En plus, il s’est investi beaucoup pour la signature de l’accord de convention entre le Vatican et l’Etat burundais. Il suit de près tout ce qui concerne l’Eglise et le pays : «Il ne mâche pas ses mots».
Un partenaire privilégié de l’Etat
Pascal Barandagiye, ministre de l’Intérieur, insiste quant à lui sur une bonne entente entre le gouvernement et l’Eglise catholique. Celle-ci a beaucoup de fidèles par rapport à d’autres Eglises autorisées au Burundi : «J’espère que je ne me trompe pas». Ainsi, c’est une «chance» quand l’Exécutif et l’Eglise catholique parlent d’une même voix. Au cas contraire, la population perdrait la tête.
De son côté, le nouvel archevêque exprime la joie, la reconnaissance, les souhaits de bonne collaboration avec les prêtres, etc. Il pense aussi aux Burundais en exil. «Je les embrasse comme leur pasteur. Parmi eux, il y en a beaucoup qui sont de cette archidiocèse». Il souhaite que les causes à l’origine de leur fuite trouvent de solutions afin qu’ils soient apaisés et rentrent.
Mgr Banshimiyubusa confie que sa responsabilité est lourde. Métaphoriquement, il la compare au chemin de la croix. «Néanmoins, je resterai toujours à l’écoute de Dieu, c’est lui qui m’a envoyé dans cette archidiocèse en ce moment-ci. Il sait seul pourquoi». Il interpelle le soutien de ses collaborateurs et des chrétiens : «Un roi est fait par ses hommes et un parent par ses enfants».
Il promet de prier pour les autorités afin que «Dieu en lequel elles croient » puisse les éclairer.
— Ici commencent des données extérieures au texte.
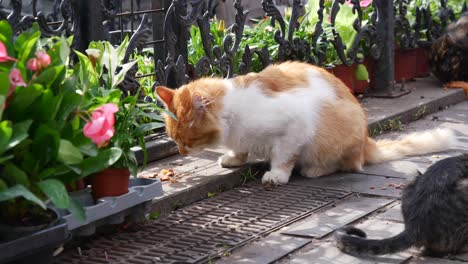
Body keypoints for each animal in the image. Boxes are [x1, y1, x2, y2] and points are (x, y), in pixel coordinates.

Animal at [155, 61, 456, 185]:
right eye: (173, 139)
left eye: (188, 140)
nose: (180, 151)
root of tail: (366, 142)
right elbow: (240, 149)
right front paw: (233, 158)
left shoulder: (294, 127)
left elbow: (283, 157)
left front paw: (276, 175)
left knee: (347, 164)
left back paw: (314, 170)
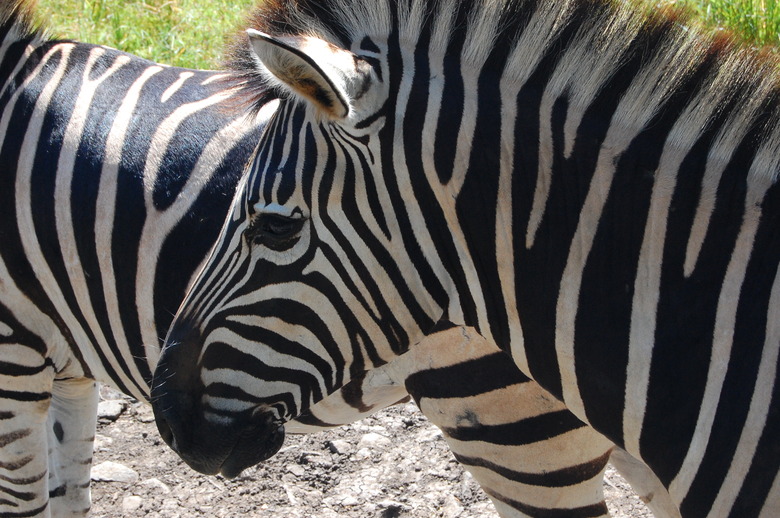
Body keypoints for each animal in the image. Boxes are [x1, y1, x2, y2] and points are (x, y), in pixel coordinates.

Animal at [0, 2, 668, 516]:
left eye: (274, 226)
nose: (168, 419)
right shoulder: (68, 369)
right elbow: (68, 496)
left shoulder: (13, 358)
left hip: (517, 432)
Au terme de son allocution, cet archevêque ressortissant du diocèse de Ruyigi annonce sa première décision : «Je nomme Mgr Anatole Ruberinyange, vicaire général». Ce dernier est reconduit.
Les cérémonies prennent fin avec une longue procession. Les prêtres devant, les évêques derrière, ils dirigent tous les pas vers la cathédrale Regina Mundi. Le nouvel archevêque, souriant, salue les chrétiens massés de part et d’autres pour contempler les successeurs de Saint-Pierre au sein de leur Eglise.
Mgr Evariste Ngoyagoye part à la retraite après 38 ans d’épiscopat, 17 ans au diocèse de Bubanza et 21 ans à l’archidiocèse de Bujumbura. Quant à Mgr Gervais Banshimiyubusa, le pape le nomme archevêque de Bujumbura après 18 ans à la tête du diocèse de Ngozi.